__Input records__.
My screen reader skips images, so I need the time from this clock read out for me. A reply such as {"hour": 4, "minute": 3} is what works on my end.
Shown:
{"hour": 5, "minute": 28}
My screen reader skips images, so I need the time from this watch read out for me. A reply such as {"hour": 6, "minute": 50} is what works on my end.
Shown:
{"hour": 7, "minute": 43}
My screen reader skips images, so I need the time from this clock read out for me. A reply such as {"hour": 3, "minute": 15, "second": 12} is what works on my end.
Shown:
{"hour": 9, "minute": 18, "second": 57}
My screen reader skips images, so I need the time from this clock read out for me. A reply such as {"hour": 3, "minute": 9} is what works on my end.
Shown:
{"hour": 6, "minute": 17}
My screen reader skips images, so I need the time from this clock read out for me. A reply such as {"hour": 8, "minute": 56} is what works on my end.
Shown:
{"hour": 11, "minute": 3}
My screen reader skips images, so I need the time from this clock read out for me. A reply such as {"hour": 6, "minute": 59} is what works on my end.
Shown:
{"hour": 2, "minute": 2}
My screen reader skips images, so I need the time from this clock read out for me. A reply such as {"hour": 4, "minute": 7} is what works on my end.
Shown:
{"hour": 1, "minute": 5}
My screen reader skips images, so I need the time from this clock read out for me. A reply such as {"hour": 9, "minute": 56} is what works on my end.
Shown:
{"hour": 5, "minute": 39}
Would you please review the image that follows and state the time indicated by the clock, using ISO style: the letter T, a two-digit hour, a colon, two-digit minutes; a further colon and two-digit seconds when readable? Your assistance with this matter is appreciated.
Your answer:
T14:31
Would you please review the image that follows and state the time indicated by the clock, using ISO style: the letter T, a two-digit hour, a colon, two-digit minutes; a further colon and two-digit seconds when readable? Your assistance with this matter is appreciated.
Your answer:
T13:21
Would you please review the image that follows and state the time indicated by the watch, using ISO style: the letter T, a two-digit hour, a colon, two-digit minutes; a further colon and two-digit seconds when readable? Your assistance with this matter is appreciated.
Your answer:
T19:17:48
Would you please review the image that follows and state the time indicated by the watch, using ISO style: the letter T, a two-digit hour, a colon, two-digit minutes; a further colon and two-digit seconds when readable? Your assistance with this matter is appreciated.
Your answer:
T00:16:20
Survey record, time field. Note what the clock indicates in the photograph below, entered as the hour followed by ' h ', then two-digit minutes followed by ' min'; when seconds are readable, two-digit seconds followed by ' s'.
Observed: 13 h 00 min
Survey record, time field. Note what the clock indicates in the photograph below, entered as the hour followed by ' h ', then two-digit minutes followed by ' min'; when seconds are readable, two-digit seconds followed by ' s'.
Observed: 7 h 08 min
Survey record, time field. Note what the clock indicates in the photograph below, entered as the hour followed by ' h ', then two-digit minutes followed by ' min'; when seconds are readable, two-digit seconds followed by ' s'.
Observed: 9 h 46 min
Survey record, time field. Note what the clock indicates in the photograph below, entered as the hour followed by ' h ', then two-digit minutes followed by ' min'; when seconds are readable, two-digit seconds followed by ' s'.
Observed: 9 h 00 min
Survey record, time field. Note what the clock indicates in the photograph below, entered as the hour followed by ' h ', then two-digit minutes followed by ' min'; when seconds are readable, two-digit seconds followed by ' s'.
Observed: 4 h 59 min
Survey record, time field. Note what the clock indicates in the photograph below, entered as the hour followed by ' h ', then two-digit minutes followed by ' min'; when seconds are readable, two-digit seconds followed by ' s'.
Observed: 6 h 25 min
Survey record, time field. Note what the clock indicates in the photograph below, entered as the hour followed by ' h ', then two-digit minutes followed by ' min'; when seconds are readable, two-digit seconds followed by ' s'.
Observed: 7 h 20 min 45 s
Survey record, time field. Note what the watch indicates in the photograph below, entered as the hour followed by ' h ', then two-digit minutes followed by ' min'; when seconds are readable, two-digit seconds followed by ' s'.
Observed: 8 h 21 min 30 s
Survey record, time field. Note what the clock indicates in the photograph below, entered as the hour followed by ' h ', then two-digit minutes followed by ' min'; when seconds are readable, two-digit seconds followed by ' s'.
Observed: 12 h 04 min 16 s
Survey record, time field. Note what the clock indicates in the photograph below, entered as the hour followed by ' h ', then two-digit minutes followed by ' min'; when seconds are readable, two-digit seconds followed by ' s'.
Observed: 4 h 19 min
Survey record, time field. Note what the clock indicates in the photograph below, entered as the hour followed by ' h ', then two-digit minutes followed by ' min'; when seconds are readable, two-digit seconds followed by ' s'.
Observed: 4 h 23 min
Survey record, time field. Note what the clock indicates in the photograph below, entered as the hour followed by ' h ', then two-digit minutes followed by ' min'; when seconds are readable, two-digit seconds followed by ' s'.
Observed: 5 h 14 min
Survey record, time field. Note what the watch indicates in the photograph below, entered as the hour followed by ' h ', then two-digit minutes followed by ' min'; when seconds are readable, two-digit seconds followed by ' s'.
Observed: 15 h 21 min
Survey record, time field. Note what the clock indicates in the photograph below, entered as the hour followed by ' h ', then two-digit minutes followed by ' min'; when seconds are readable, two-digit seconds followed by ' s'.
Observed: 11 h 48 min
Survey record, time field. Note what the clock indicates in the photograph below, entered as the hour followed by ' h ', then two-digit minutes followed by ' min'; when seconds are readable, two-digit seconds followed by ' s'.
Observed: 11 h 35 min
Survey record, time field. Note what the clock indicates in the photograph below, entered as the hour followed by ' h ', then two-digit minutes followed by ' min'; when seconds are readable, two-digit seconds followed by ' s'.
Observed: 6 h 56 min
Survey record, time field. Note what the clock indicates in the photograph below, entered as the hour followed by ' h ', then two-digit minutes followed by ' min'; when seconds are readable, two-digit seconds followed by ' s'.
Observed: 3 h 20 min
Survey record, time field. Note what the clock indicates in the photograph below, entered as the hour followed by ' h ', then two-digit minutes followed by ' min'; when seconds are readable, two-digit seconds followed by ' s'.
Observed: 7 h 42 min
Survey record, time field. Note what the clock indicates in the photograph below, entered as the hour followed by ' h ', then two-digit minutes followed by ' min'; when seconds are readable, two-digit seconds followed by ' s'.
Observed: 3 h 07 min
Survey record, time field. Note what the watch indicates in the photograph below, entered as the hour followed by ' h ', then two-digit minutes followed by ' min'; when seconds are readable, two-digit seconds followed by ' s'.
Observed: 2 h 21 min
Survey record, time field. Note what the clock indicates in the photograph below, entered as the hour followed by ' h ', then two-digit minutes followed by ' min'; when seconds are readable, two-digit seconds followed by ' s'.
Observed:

__Exercise__. Can you find every line in the records above that contains the string "from" and copy each of those lines in full? Case counts.

__Correct result__.
My screen reader skips images, so I need the time from this clock read out for me. A reply such as {"hour": 4, "minute": 3} is what works on my end.
My screen reader skips images, so I need the time from this watch read out for me. A reply such as {"hour": 6, "minute": 50} is what works on my end.
My screen reader skips images, so I need the time from this clock read out for me. A reply such as {"hour": 3, "minute": 15, "second": 12} is what works on my end.
My screen reader skips images, so I need the time from this clock read out for me. A reply such as {"hour": 3, "minute": 9} is what works on my end.
My screen reader skips images, so I need the time from this clock read out for me. A reply such as {"hour": 8, "minute": 56} is what works on my end.
My screen reader skips images, so I need the time from this clock read out for me. A reply such as {"hour": 6, "minute": 59} is what works on my end.
My screen reader skips images, so I need the time from this clock read out for me. A reply such as {"hour": 4, "minute": 7} is what works on my end.
My screen reader skips images, so I need the time from this clock read out for me. A reply such as {"hour": 9, "minute": 56} is what works on my end.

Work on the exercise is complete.